REQUIRED WORK »
1. In the passage on audit committee pre-approval policies, when does the Audit Committee Chair report pre-approval decisions to the Audit Committee?
2. Write a continuation of the passage on audit committee pre-approval policies, beginning after its final sentence.

--- BEGIN EXTRACT PROVIDED ---

Audit Committee Pre-Approval Policies and Procedures

The Audit Committee has adopted policies and procedures that require the pre-approval of audit, audit-related and permissible non-audit services provided by KPMG. In the event that the Audit Committee Chair provides such pre-approval, the Audit Committee Chair will report any pre-approval decisions to the Audit Committee at its next meeting. During 2018, all audit, audit-related and permissible non-audit services provided by KPMG were pre-approved by the Audit Committee or Audit Committee Chair. The Audit Committee has considered the provision of these services by KPMG and has determined that the services are compatible with KPMG maintaining its independence.

--- END EXTRACT PROVIDED ---
--- BEGIN DATA LINES ---

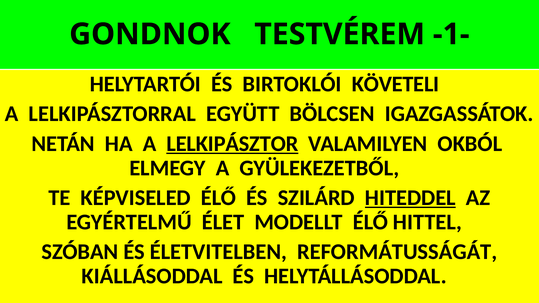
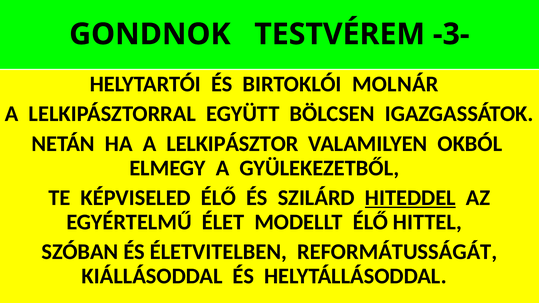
-1-: -1- -> -3-
KÖVETELI: KÖVETELI -> MOLNÁR
LELKIPÁSZTOR underline: present -> none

--- END DATA LINES ---

ANSWERS TO THE TASKS »
1. At the Audit Committee's next meeting.

2.
Responsibilities

The Audit Committee’s written charter, adopted by the Board of Directors, outlines the Committee’s organization, meeting protocol, and responsibilities. The Committee reviews the charter annually and recommends amendments as necessary to the Board for its approval. In carrying out its responsibilities, the Audit Committee meets regularly, together with management, the internal auditor, and KPMG. During these meetings, the Committee reviews and discusses draft financial statements and earnings releases, significant accounting and financial reporting matters, and the results of internal and external audit work. The Committee also meets in periodic executive sessions with KPMG to discuss the overall quality of the Company’s financial reporting and any other matters as appropriate. Additionally, the Audit Committee meets in periodic executive sessions with each of the Chief Financial Officer and the head of the Company’s internal audit department.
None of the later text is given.